This is pop psychology at its worst, and, unfortunately, it forms the basis of the most popular arguments against the freemium model for gaming. The release of dopamine during gameplay is not a new discovery, and it is certainly not unique to freemium and / or mobile games. A 1998 study of brain chemistry during video game play sessions in the journal Nature found that video games instigate substantial dopamine releases in players, with “the brains of video game players [showing] a steady increase in dopamine levels during play, reaching about twice the amount of nonplayers. The gamers’s performance in the game increased linearly with the amount of dopamine present, achieving a factor of two improvement as well” (source).
Of course, freemium mobile games aren’t the only consumer products to have been proscribed as addictive via a nebulous, tenuous link to dopamine release. The UK’s yellow Daily Mail newspaper published a piece in 2012 claiming that cupcakes could be as addictive as cocaine, following a study which found that:
…when obese people and compulsive eaters were shown pictures of their favourite foods, a decision-making area of the brain called the orbital frontal cortex experiences a surge of dopamine. The same area is activated when cocaine addicts are shown a bag of white power.
The Daily Mail also found vaguely scientific reasoning to claim the same thing about love:
Studies have shown brain chemical dopamine is at higher levels in those in love. Dopamine is key to our experiences of pleasure and pain, linked to desire, addiction, euphoria, and a surge may cause such acute feelings of reward that it makes love hard to give up.
Tests show that taking opioid drugs such as cocaine have a similar effect on dopamine as love.
…and Justin Bieber:
When ‘Beliebers’ – as Bieber’s 44 million fans are known – listen repeatedly to his music, a chemical responsible for feelings of pleasure is released in their brains.
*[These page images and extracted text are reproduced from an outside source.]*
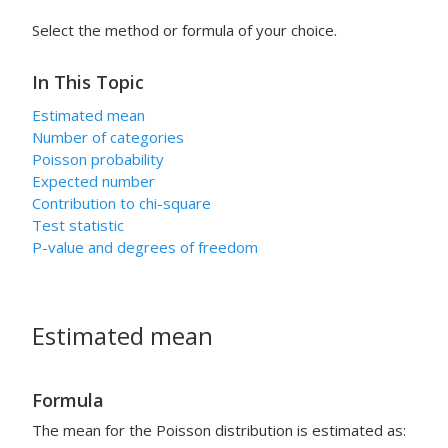
Select the method or formula of your choice.
In This Topic
Estimated mean
Number of categories
Poisson probability
Expected number
Contribution to chi-square
Test statistic
P-value and degrees of freedom
Estimated mean
Formula
The mean for the Poisson distribution is estimated as: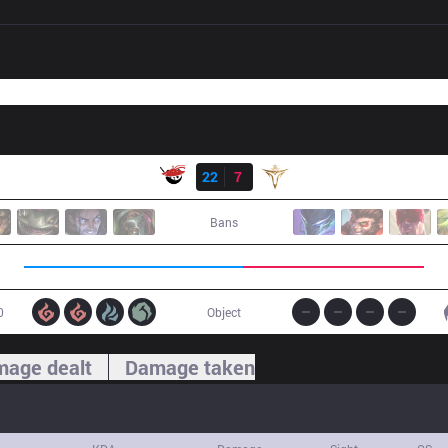
Result
AL
22
7
V5
Bans
0
Object
age dealt
Damage taken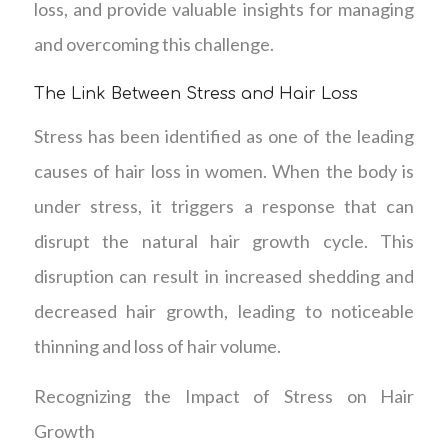
loss, and provide valuable insights for managing
and overcoming this challenge.
The Link Between Stress and Hair Loss
Stress has been identified as one of the leading
causes of hair loss in women. When the body is
under stress, it triggers a response that can
disrupt the natural hair growth cycle. This
disruption can result in increased shedding and
decreased hair growth, leading to noticeable
thinning and loss of hair volume.
Recognizing the Impact of Stress on Hair
Growth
‘It triggers a rush of dopamine, the neurotransmitter stimulated by lots of other pleasurable activities such as orgasms or eating chocolate,’ Professor Levitin said last week.
The studies cited by the Daily Mail in the above examples aren’t damning revelations about cupcakes, love, or Justin Bieber; they’re simply descriptions of the human brain’s motivational system.
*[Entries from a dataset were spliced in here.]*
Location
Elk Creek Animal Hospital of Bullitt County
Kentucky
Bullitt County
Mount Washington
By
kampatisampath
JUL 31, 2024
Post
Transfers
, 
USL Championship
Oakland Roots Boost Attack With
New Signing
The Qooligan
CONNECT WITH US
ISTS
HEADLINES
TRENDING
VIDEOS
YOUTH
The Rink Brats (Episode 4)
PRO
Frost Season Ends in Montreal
The true inspiration for South Park’s attempted take down of freemium games is perhaps revealed in the middle of the episode, when Stan asks his friends — iPhone-owning, Coloradan 4th graders — if the Terrance & Phillip game he’s presumably addicted to is “that much dumber than video games [they] play?”, to which they all respond with a resounding ‘yes’. Looking beyond the indefensible allegations of psychological manipulation, South Park’s principal grievance — and the principal grievance of most mainstream critics of freemium gaming — seems to be simply that freemium games deviate from what video games have traditionally looked like, and tradition is good.
This sentiment is articulated early in the episode when one of the developers of Terrance & Phillip (playing devil’s advocate for the show’s writing staff with an appeal to tradition) derides “past games”, which were distributed via a “Pay Money” and then “Enjoy!” model (neglecting the cases in which consumers paid money for games they didn’t actually enjoy, which is ameliorated with freemium).
That the games that Stan’s friends like don’t resemble the Terrance & Phillip freemium game is not problematic for the freemium gaming industry, for two reasons. The first is that the Terrance & Phillip game, as a superlative straw man, doesn’t look anything like the games in the Top Grossing chart on the App Store. And the second, which is perhaps more profound, is that the next 1 billion people to play video games for the first time probably won’t look like Stan’s friends.